Hepburn, altering his position, reached out, found the switch, and depressed it. Lights sprang up. He turned—and saw Nayland Smith poised on top of the bureau. The strange weapon which vaguely he had seen in the darkness proved to be a large syringe fitted with a long nozzle.
The air was heavy with a sickly sweet smell suggesting at once iodine and ether.
>
He looked towards the bed… and would have sworn that a figure lay under the coverlet—a sheet drawn up over its face! On the pillow and beside the place where the sleeper’s head seemed to lie rested a small wooden box no more than half the size of those made to contain cigars. One of the narrow sides—that which faced him—was open.
There seemed to be a number of large black spots upon the pillow…

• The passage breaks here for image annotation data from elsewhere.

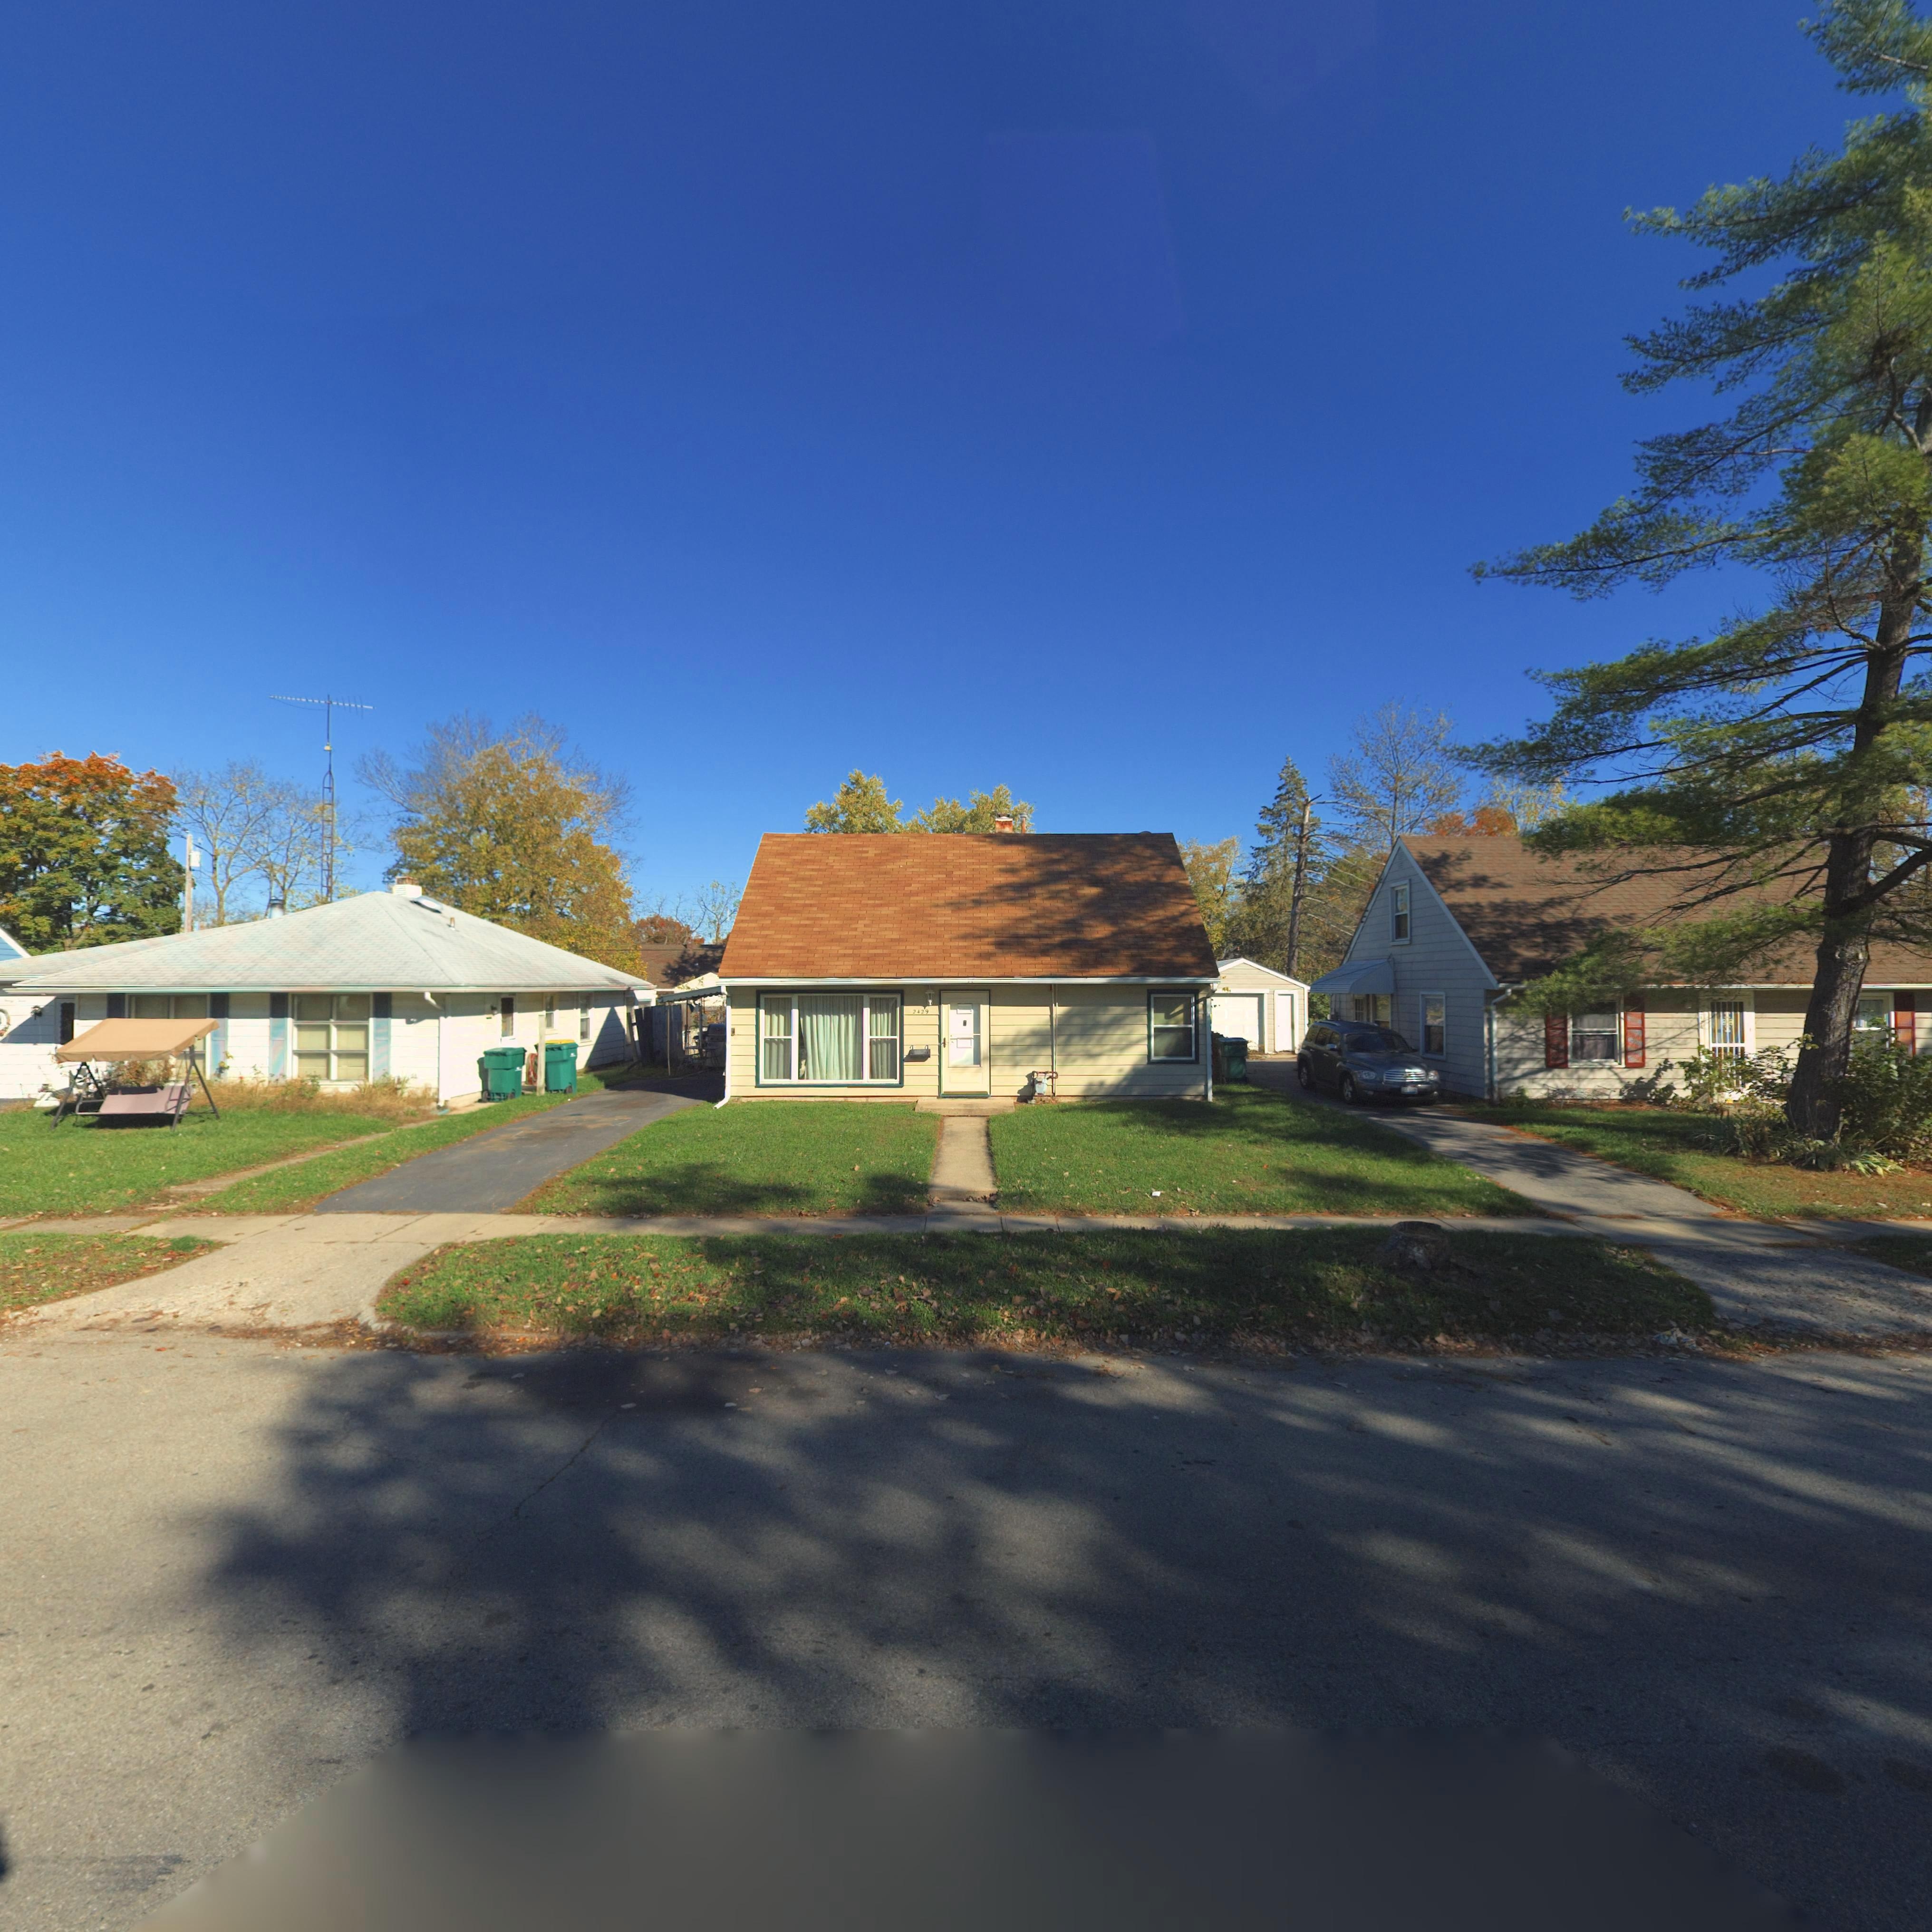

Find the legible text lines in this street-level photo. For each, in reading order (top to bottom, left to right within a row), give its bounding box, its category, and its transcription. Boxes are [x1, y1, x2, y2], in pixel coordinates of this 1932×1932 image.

[912, 1008, 929, 1015] StreetNumber: 2429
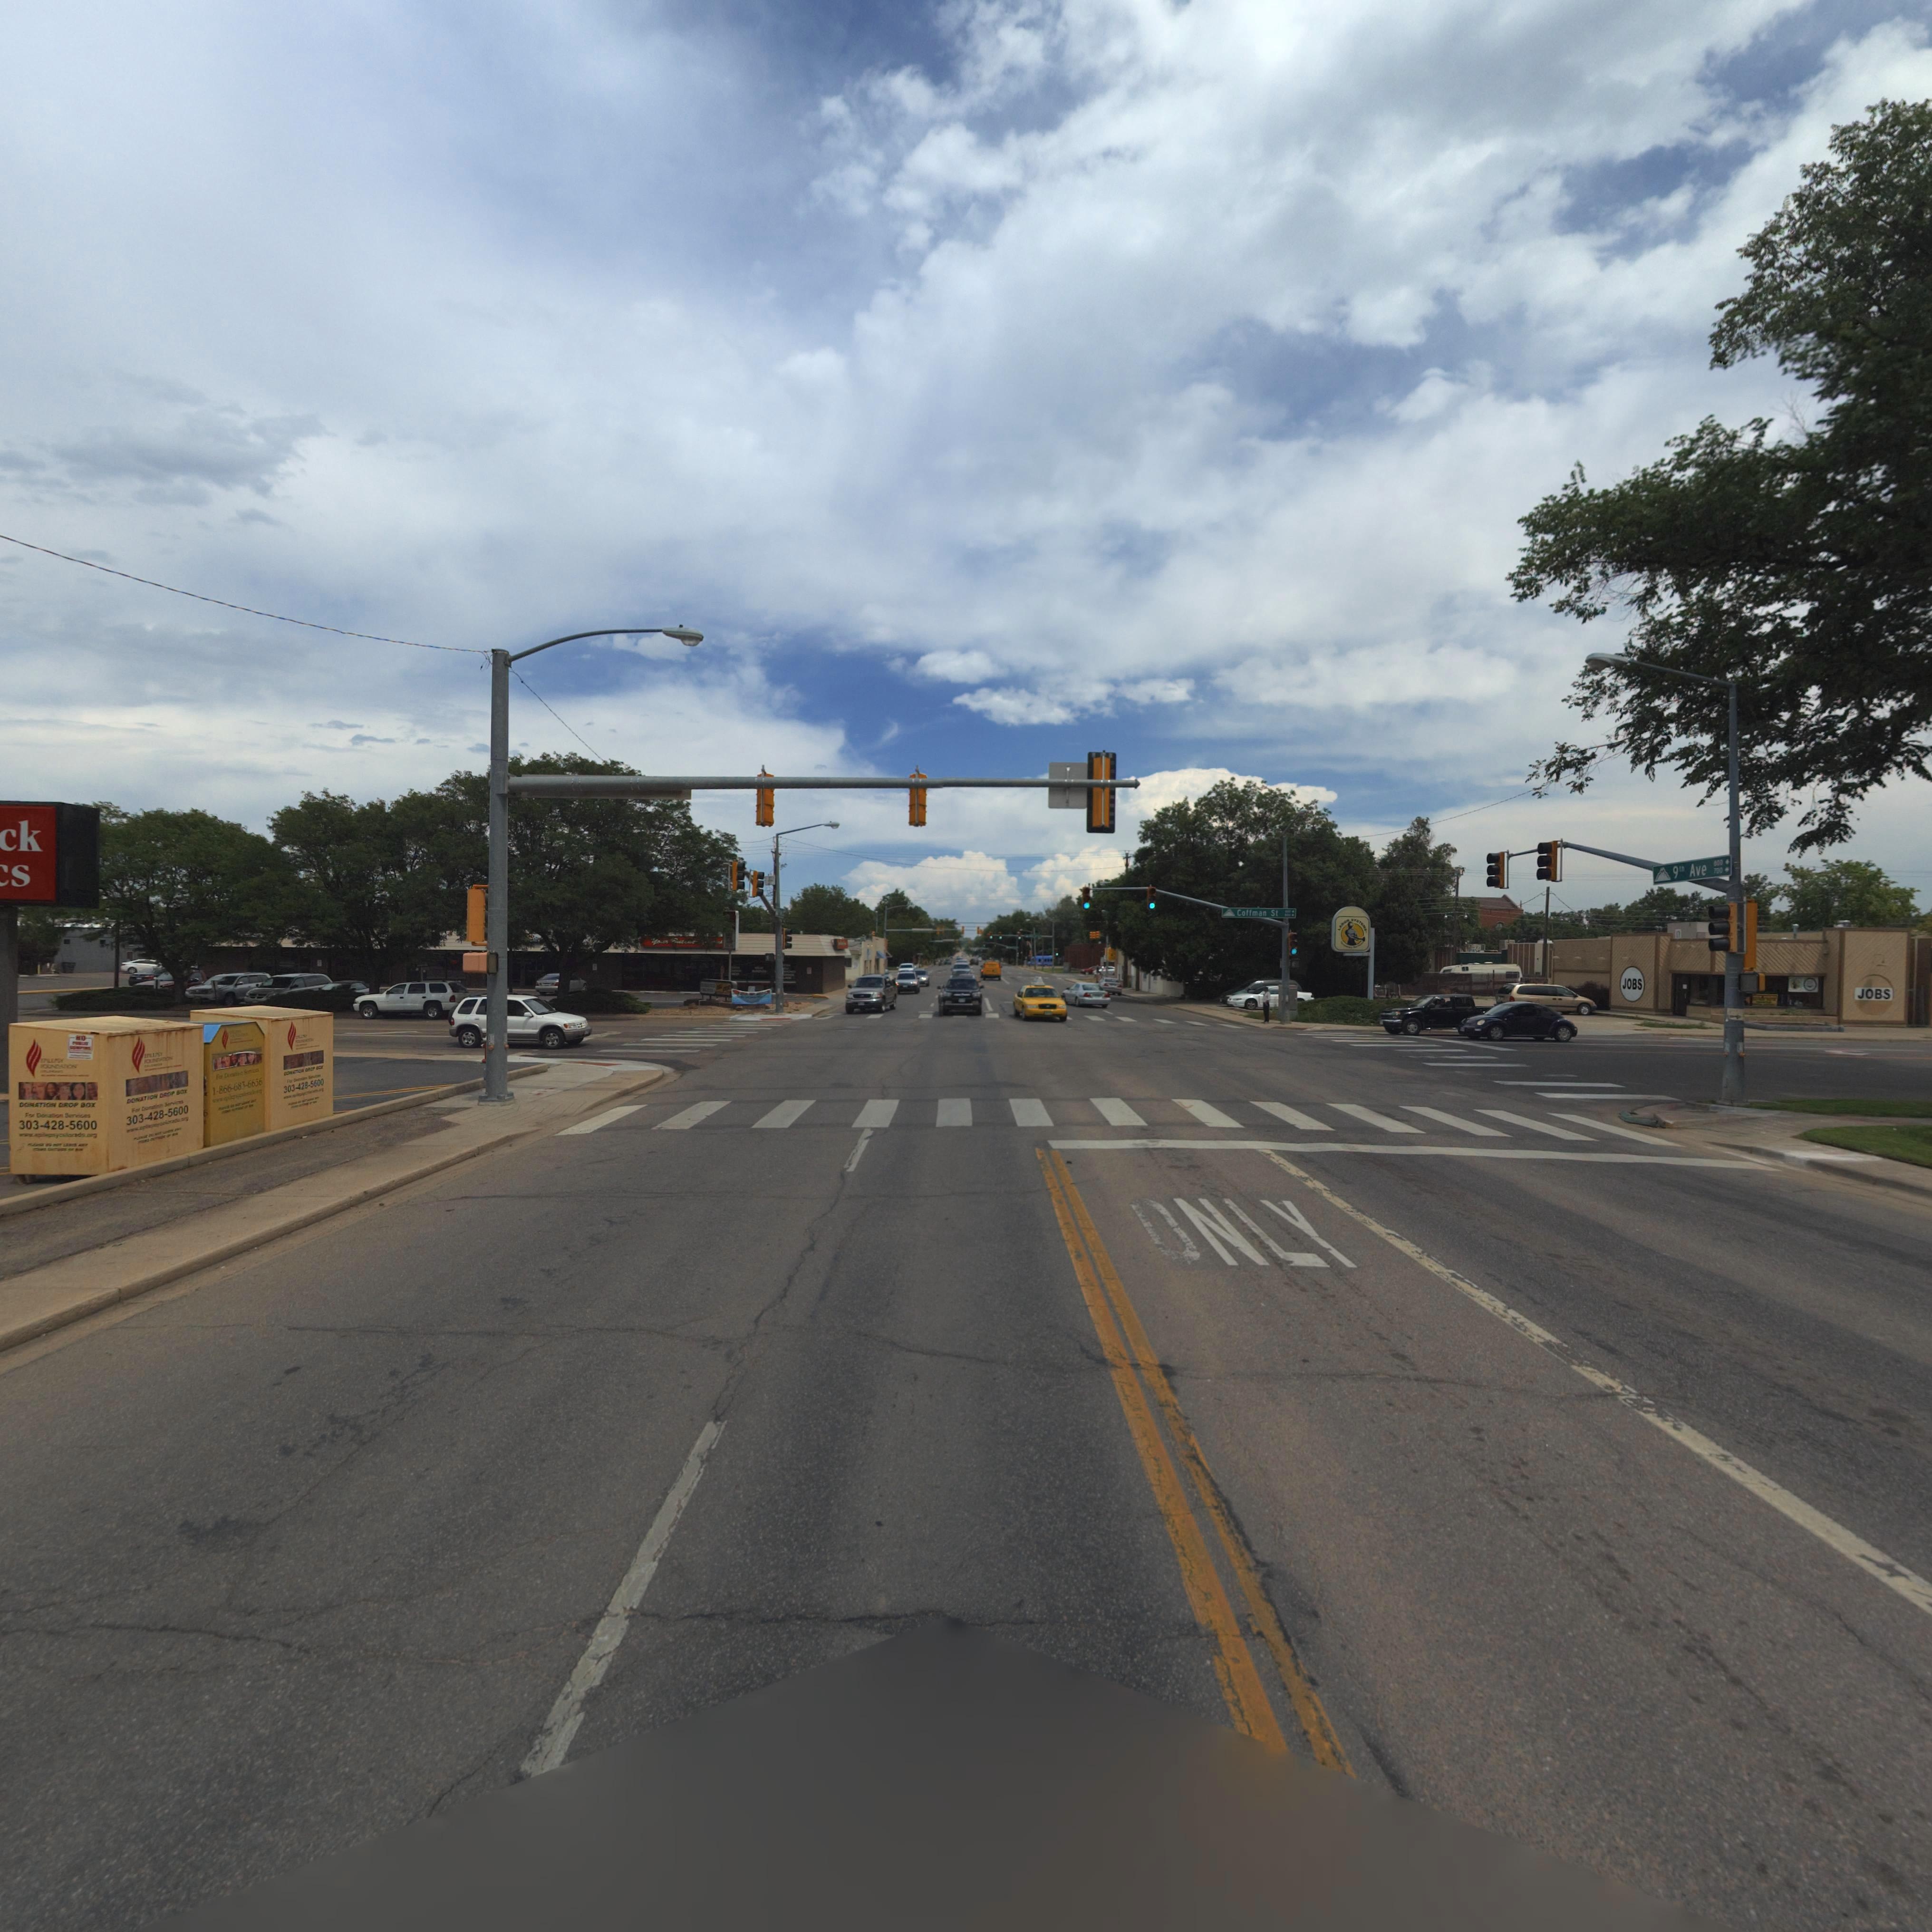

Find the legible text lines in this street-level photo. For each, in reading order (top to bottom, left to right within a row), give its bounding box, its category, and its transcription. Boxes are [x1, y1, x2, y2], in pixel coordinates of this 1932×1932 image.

[1713, 859, 1723, 867] StreetNumberRange: 600
[1672, 863, 1706, 879] StreetName: 9th Ave
[1714, 867, 1729, 874] StreetNumberRange: 700->
[1237, 909, 1278, 916] StreetName: Coffman St
[1337, 918, 1367, 931] BusinessName: LABOR SYSTEMS
[650, 937, 722, 946] BusinessName: Your *u**** *****
[1623, 978, 1642, 990] BusinessName: JOBS
[1857, 988, 1890, 999] BusinessName: JOBS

“It’s possible,” said Nayland Smith, staring across the room, “that I missed the more active. I doubt it. But we must be careful.”
Above the muted midnight boom of New York, sounds of disturbance, far below, became audible.
“I’m glad you didn’t miss our man, Hepburn!” rapped Nayland Smith, dropping on to the carpeted floor.
“I have been trained to shoot straight,” Mark Hepburn replied monotonously.
Nayland Smith nodded.
“He deserved all that came to him. I faked the bed when I heard his approach… Jump into a suit and rejoin me in the sitting-room. We shall be wanted down there at any moment…”
Three minutes later they both stood staring at a row of black insects laid upon a sheet of white paper. The reek of iodine and ether was creeping in from the adjoining bedroom. Fey, at a side table, prepared whiskies imperturbably. He was correctly dressed except for two trifling irregularities: his collar was that of a pyjama jacket, and he wore bedroom slippers.
“This is your province, Hepburn,” said Nayland Smith. “These things are outside my experience. But you will note that they are quite dead, with their legs curled up. The preparation I used in the syringe is a simple formula by my old friend Petrie: he found it useful in Egypt… Thank you, Fey.”
Mark Hepburn studied the dead insects through a hand-lens. Shrunken up as they were by the merciless spray which had destroyed them, upon their dense black bodies he clearly saw vivid scarlet spots—“Scarlet spots”—the last words spoken by James Richet!
“What are they, Hepburn?”
“I’m not sure. They belong to the genus Latrodectus. The malmignatte of Italy is a species, and the American Black Widow spider; but these are larger. Their bite is probably deadly.”